Nevertheless, Charles Tuck chose his plot and while not dead centre, there was plenty of empty ground on either side. He wasted no time in having his family house put up, with space for his workshop to the left of the house.  And because neither is there today we should mark its former location; there is a block of flats with the exterior walls painted cream (to the right of the flats painted blue). Tuck's house is the left half of the cream flats.

Charles and Louisa were settled in their new home with a bicycle and motor vehicle repair workshop up and running as Fleetville itself grew, and we was able to dispense fuel for motor cars via a pump which went over the pavement.  Charles was a keen footballer and took responsibility for managing at least two community teams in the district, one based on young men living in groups of Fleetville streets; the other members of the Adult Schools in Stanhope Road.  The family were members of the Hatfield Road Methodist congregation.

The Co-operative Bakery, followed by Tuck's, in a photo taken in 1964.
COURTESY ST ALBANS MUSEUMS

Before moving on, I mentioned the blue flats above.  Until around 1914 the land to the left of Charles Tuck was vacant but the St Albans Co-operative Society purchased the block between Hatfield and Castle roads and built itself a bakery, retailing the bread in all of its stores.  Following an overnight fire in 1954 the bakery was closed but the site retained and subsequently used as a petrol filling station.  Therein lies the story of today's blue flats!

Today's view of the previous photograph.
COURTESY GOOGLE STREET VIEW

Five years after the Tuck family moved into their new home builder William Bastin moved into his three plots.  Let's be clear, because he was a builder, he built a house to live in and run his business.  This has now been replaced by the right half of the cream flats.  

You will note a driveway leading to what was Bastin's work yard, and which connected directly to plots in Castle Road; Mr Bastin also built those – 29 to 41.  To the right of the driveway in Hatfield Road is a semi-detached pair; Mr Bastin built that too, but in 1938 both were converted to shops with flats upstairs.  Number 258 was a baker's and caterer's, although it succumbed to the post-war betting craze as a Ladbroke's.  Number 256 became the Woolpack Boot Repairs, renamed Fleetville Shoe Repairs after World War Two.  There will be a few residents who recall the animatronic model of a traditional cobbler endlessly banging hobnails into a little boot.
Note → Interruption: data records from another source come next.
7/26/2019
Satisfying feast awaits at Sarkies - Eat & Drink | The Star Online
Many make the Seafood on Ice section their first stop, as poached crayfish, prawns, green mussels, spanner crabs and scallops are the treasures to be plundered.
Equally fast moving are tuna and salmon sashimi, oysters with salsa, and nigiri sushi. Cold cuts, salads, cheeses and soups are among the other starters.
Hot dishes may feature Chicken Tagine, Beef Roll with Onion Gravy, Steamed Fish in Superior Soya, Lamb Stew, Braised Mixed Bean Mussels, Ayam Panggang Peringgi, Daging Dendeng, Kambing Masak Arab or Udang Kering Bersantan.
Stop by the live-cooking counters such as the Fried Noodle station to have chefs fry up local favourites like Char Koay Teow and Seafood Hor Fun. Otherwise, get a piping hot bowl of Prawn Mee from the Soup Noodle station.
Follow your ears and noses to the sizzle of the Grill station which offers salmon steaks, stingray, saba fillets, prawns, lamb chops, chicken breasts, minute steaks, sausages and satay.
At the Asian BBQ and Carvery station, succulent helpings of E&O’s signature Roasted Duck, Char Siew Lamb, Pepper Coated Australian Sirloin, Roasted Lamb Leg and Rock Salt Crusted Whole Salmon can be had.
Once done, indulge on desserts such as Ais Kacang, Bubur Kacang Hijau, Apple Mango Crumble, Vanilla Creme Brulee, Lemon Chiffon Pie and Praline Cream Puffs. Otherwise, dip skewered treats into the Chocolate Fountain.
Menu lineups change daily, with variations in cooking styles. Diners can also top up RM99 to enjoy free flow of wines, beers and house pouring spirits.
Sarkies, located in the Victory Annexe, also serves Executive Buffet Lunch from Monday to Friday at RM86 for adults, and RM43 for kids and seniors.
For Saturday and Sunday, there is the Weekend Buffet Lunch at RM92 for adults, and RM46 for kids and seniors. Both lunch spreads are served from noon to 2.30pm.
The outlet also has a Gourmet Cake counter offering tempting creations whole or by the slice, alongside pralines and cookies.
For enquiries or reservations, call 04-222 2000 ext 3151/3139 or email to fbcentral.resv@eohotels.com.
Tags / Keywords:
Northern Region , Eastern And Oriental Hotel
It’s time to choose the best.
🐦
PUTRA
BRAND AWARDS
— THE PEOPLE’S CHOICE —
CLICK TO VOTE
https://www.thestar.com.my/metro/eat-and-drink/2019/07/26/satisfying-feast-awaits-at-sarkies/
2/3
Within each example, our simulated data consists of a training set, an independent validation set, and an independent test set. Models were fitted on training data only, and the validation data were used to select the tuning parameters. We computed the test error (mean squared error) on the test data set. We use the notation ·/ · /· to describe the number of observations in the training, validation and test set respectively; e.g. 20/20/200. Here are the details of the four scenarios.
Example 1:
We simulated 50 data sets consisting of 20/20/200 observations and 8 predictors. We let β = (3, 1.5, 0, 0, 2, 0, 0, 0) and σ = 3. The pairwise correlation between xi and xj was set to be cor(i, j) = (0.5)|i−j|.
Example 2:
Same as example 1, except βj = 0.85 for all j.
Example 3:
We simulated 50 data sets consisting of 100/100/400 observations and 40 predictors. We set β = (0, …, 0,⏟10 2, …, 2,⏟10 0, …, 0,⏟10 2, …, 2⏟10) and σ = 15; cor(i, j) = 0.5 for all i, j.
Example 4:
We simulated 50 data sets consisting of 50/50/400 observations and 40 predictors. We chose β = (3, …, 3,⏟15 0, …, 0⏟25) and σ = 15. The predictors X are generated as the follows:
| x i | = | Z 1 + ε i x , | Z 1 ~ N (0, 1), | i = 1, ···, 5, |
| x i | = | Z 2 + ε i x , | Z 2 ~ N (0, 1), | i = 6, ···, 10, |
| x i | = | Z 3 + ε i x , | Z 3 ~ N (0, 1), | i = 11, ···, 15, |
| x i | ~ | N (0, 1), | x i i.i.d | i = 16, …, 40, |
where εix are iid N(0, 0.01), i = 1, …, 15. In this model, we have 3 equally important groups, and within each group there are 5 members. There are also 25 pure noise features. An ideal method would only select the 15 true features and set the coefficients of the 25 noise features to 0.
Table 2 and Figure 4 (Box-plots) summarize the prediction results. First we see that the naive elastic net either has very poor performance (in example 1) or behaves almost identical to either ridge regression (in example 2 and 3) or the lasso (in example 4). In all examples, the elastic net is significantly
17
Today the premises is an Indian Takeaway named Shaad.

The four shops between Bastin's driveway and the semi-detached pair just before the Rats' Castle. 
Photograph taken c2012

Two more shops were added to this little row, one filling in a gap, having been acquired in the name of Mrs Bastin. But that did not arrive on the scene until just before World War Two; until then the weeds continued to grow. Long before then Mr and Mrs Hill chose a plot with unoccupied ground on both sides.  Perhaps the Hills felt by 1938 this part of the street was becoming a little crowded, so they moved; the result being the downstairs was converted into a shop.  Early residents of Fleetville will have remembered the Needlecraft and Wool Shop (Mrs Bastin's); the other called Spendwise.  The latter began as a greengrocer, although there were eventually plenty of greengrocers in Fleetville.  So Spendwise then specialised in floristry.  Today 254 and 252 are an Indian restaurant and The Lantern House Chinese Takeaway.

The righthand most shop when it was Spendwise florist in 1964, followed by a semi-detached pair.
Finally is the Rats' Castle public house.
COURTESY ST ALBANS MUSEUMS

Perhaps it was the arrival of the next properties which had finally encouraged the Hills to move, for Emily Lindley, from Salisbury Avenue, purchased the remaining double plot just as the Primrose Cottage next door was to be rebuilt as a public house.  250 and 248 have remained as built, as a low-height semi-detached pair.

The City Council, now greatly more empowered by planning regulations, drew a line, both here and on the north side; this is where retail in Fleetville should stop.